Márcio Souza: Mad Maria (Mad Maria)
“Ah, what a beautiful land is our Brazil, where an author who writes in a neo-Latin tongue can compose an entire novel filled with Anglo-Saxon names.”
Souza’s novel is set in Brazil in the early part of the century but most of the characters are anything but Brazilian. The story is primarily about the construction of a railway line whose function is never entirely clear – to link to the rubber plantations?, to give Bolivia access to the ocean? The actual construction is managed by an Englishman who has become a cynic after fighting for the Confederates in the American Civil War. He is aided by an American doctor, initially an idealist who comes from a rich family but whose idealism eventually disappears after a grim introduction to reality of life in the jungle. The workers are a mixture of nationalities with Barbadians remaining throughout. At first the Barbadians’ main colleagues are Germans but, when the Germans escape (and finally reappear, headless and decomposing in the harbor of Porto Velho), they are replaced by “untouchable” Indians, many of whom have leprosy.

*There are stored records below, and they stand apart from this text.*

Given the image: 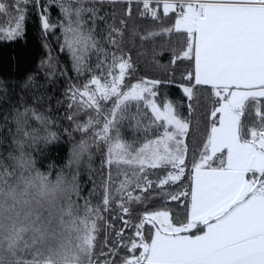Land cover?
<instances>
[{
	"label": "snow or ice",
	"instance_id": "1",
	"mask_svg": "<svg viewBox=\"0 0 264 264\" xmlns=\"http://www.w3.org/2000/svg\"><path fill=\"white\" fill-rule=\"evenodd\" d=\"M105 2L118 0H45L59 7L60 24L50 22L47 8L38 12L43 33L62 28L61 50L70 53L78 75L89 74L65 93L73 109L67 118L84 114L75 131L88 137L74 145L69 167L85 157L91 161L93 147L104 146L100 203L92 202L95 182L82 195L78 171L52 180L37 168L33 151L59 137L36 108H14L11 144L6 156L0 153V264H116L117 257L119 264H264V0H136L142 17L173 20L142 40L184 36L171 62L192 63L183 77L187 83L179 85L189 111L197 86H208L212 99L210 130L199 160L191 164L190 188L176 193L164 189L185 177L191 122L172 100L157 102L161 86L171 80L126 82L135 71L131 56L103 47L106 42L118 48L123 32L109 26L103 41L95 28L103 17L87 6ZM29 5L41 7L40 0H0V15L11 17L0 26V40L24 35ZM34 86L33 77L23 85ZM125 127L140 135L126 139ZM156 170L163 175L153 180ZM153 188L168 200L188 201L183 221L166 209L148 210L154 197L144 193ZM113 204L125 227L131 221L124 216L140 205L139 222L127 242L123 229L117 231L114 247L106 232L108 250L97 253L101 222L113 227L103 215Z\"/></svg>",
	"mask_w": 264,
	"mask_h": 264
},
{
	"label": "trees",
	"instance_id": "2",
	"mask_svg": "<svg viewBox=\"0 0 264 264\" xmlns=\"http://www.w3.org/2000/svg\"><path fill=\"white\" fill-rule=\"evenodd\" d=\"M11 2V0H9ZM41 7L28 6V15L25 21L24 35L13 41L0 40V153L7 155L9 145L11 144V135L9 129L15 128L12 123L14 108L33 107L38 112L43 113L49 118L50 130L57 133L59 139L48 146H39V150L33 151L36 159L37 168L44 173H51L50 178L55 180L57 175L63 173L71 177L78 171V182L82 188V195L87 196L93 189L94 183L97 194L92 197L94 204H99L103 195L99 187L106 168L101 167L104 159L105 148L101 145L99 148L93 147L92 159L89 161L85 157L80 164H72L69 167V161L72 156L74 145L81 139L88 137L78 131H75L77 122H83L86 119L84 114H80L69 120L67 117L72 115L73 109L68 108L66 91L72 84L83 83L88 73L78 75L73 69V61L67 50H61L63 44L62 28H56L47 34H44L38 23V12L42 8H47L50 13V22L60 24L63 21V15L55 4H47L45 0H40ZM88 7H96L98 15L103 19L95 21L96 33L103 41H106L110 31L109 26L119 28L123 32L122 37H117L119 47L106 42L103 47L117 52V54L130 55L135 66V71L126 81L134 83L139 79H160L171 80L172 83H165L161 86L160 94L157 100L162 103L165 100H172L176 103L180 114L191 122V129L186 139L188 144V156L186 164L188 168L185 177L178 185L165 186L166 191L176 193L190 188L191 164L199 160V154L203 144L206 142V136L210 130L209 114L212 105V99L208 91V86H197L195 89V99L191 101L192 110L189 111L190 103L179 88L181 83H187L183 79L186 73L192 71V63L187 60H177L175 64L171 61L174 56L180 54L183 48L184 36L172 34L158 36L153 39L142 40L141 35L148 32L159 30L162 27L170 26L173 20L170 17L162 18V22L151 19L150 16L142 17V5L133 0L132 4L118 0L116 3L88 4ZM131 8V15H128V9ZM124 21V24H121ZM11 22V17L0 15V26H7ZM91 25V21H89ZM96 55H92L89 64L94 67ZM51 65V66H50ZM28 77L34 78V87L24 88V83ZM7 117V121H5ZM252 123V120L248 121ZM34 126L35 122H32ZM126 139H133V136H139V133L133 134L131 129H123ZM90 165V167H89ZM163 175L160 170L150 177L155 180ZM115 176V173H114ZM160 189L153 188L144 196L154 197L148 201V210L166 209L170 211L176 222L184 220L185 210L188 201L181 197L180 200L171 201L166 197L159 195ZM134 194H139L137 190ZM140 205L132 206L131 215L124 216V219L131 221L125 227L120 216L123 215L115 204L111 210L103 213L105 221L113 227L106 228L104 222H101V232L97 242V253L107 251L104 246V237L107 232L108 244L115 246L117 240L116 232L124 230L122 239L127 242L133 237V225L139 222L138 209ZM147 227L145 234L147 235ZM121 249V253H123ZM101 260L104 257H100ZM116 264H119L117 257Z\"/></svg>",
	"mask_w": 264,
	"mask_h": 264
},
{
	"label": "rangeland",
	"instance_id": "3",
	"mask_svg": "<svg viewBox=\"0 0 264 264\" xmlns=\"http://www.w3.org/2000/svg\"><path fill=\"white\" fill-rule=\"evenodd\" d=\"M156 99H157V98H156ZM157 102L160 103L158 100H157ZM123 233H124V230H123ZM123 235H125V234H123Z\"/></svg>",
	"mask_w": 264,
	"mask_h": 264
}]
</instances>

The construction of the railway is the responsibility of Percy Farquhar, the American capitalist (who really existed), whose aim is to exploit Brazil for his own ends and whose dealings with Brazilian politicians for his own ends are as cynical a portrayal of US economic exploitation as you are likely to find in literature. The few Brazilians we do meet – the inept president, the scheming minister who is opposed to Farquhar and the even more scheming lawyer who assists Farquhar – are as unpleasant as any of the foreigners.
Souza tells us, with grim humour, of the horrors of Brazil at that time. The routine deaths during the railway construction – by malaria (because the workers sold their quinine for a few cents), by pneumonia, leprosy, drowning, decapitation, burning, shooting – are treated almost casually. The casual way in which the Americans and Brazilians carve out their political and economic domain are equally as horrendous. The violence and exploitation of the Indians are shown in the case of Joe Caripuno whose hands are brutally cut off and who goes on to make a career as a piano player, using his feet, not in Brazil, as Souza is quick to tell us, where this kind of novelty act is despised, but in the United States.
And Mad Maria? Mad Maria is the locomotive on the railway line, run by the two British engineers. She breaks down a couple of times but she is possibly the only sane creature in this book.